Lihat ke Halaman Asli

Muhammad Yusuf Ansori

Mari berkontribusi untuk negeri.

Pentingkah Pilkada buat Kami?

Diperbarui: 5 September 2020   07:20

Kompasiana adalah platform blog. Konten ini menjadi tanggung jawab bloger dan tidak mewakili pandangan redaksi Kompas.

Ilustrasi: Pikiran Rakyat

Ketika pemilihan kepala daerah hanya sekedar hingar-bingar, saya jadi bertanya-tanya apakah kepentingannya buat saya? Jika desentralisasi dianggap bisa mempercepat pembangunan, lalu kenapa masih banyak kepala daerah yang ogah membelanjakan uangnya demi pembangunan?

Kalau kondisinya seperti ini, saya jadi curiga jika Pilkada hanya sekedar bagi-bagi kekuasaan. Jika para elit tidak kebagian kekuasaan di Ibu Kota maka berkuasa di daerah juga tidak apa.

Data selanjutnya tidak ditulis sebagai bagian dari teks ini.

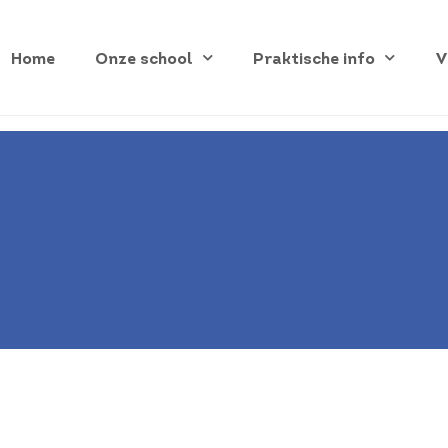
Home
Onze school
Praktische info
V
1-2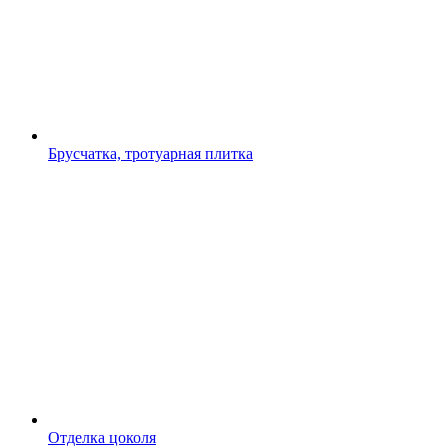
Брусчатка, тротуарная плитка
Отделка цоколя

Saya sangsi desentralisasi di segala bidang tidak bisa mempercepat pembangunan yang diharapkan. Mungkin ini hanya kacamata saya yang kurang pengetahuan. Tetapi, ketika posisi pemerintah pusat hanya sekedar 'pembina' bagi kepala daerah maka seorang Presiden seperti tidak punya taji di hadapan pejabat di daerah.

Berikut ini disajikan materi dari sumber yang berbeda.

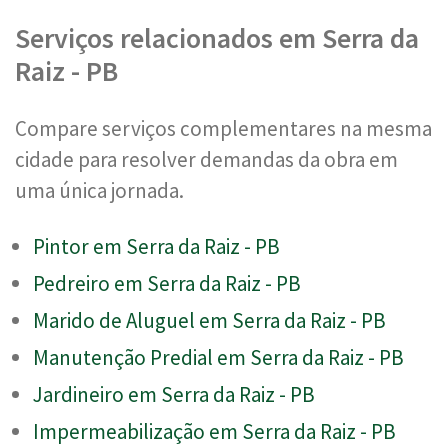
Serviços relacionados em Serra da
Raiz - PB
Compare serviços complementares na mesma
cidade para resolver demandas da obra em
uma única jornada.
Pintor em Serra da Raiz - PB
Pedreiro em Serra da Raiz - PB
Marido de Aluguel em Serra da Raiz - PB
Manutenção Predial em Serra da Raiz - PB
Jardineiro em Serra da Raiz - PB
Impermeabilização em Serra da Raiz - PB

Desentralisasi bisa jadi hanya sekedar ilusi akan kemajuan daerah yang selama ini diharapkan. Paling kentara di dunia pendidikan, di mana jika ada masalah maka yang disorot adalah Menteri Pendidikan. Padahal, urusan pendidikan adalah tanggungjawab Pemerintah Daerah.

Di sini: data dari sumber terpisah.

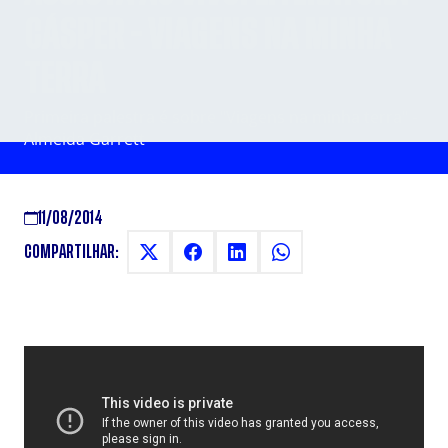
CÁSPER - VIAGENS NA MINHA
TERRA
Primeira palestra é sobre "Viagens na minha terra" -
Almeida Garrett
11/08/2014
COMPARTILHAR:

Sebagai orang desa, saya masih merindukan Pemerintahan yang terpusat. Rentang kekuasaan yang luas, bisa diringkas dengan bantuan teknologi. Jika kekhawatiran kelambanan pembangunan karena semua serba terpusat sering terjadi sejak Orde Baru, maka kekhawatiran itu juga terjadi saat ini dengan alasan sebaliknya.

Pemerintah lokal yang "malas" membangun malah menghantui pikiran saya. Jika begitu, seorang Presiden tidak bisa mengkoreksinya dengan tegas apalagi memecatnya. Padahal, kecepatan pembangunan di Abad 21 jelas suatu keniscayaan.

***

Jika pekan ini tahapan Pilkada sudah dimulai, pesimisme malah masuk ke pikiran saya. Banyak calon kepala daerah, yang belum terbukti mencintai daerahnya. Karena, mereka orang Ibu Kota yang kebetulan punya daya tarik suara. Kiprahnya di daerah? Entahlah.

Bagi saya, menjadi penguasa di daerah secara kultural lebih saya pilih karena dia punya kontribusi langsung bagi orang sekitarnya. Bukan karena semata dia bisa mendulang suara.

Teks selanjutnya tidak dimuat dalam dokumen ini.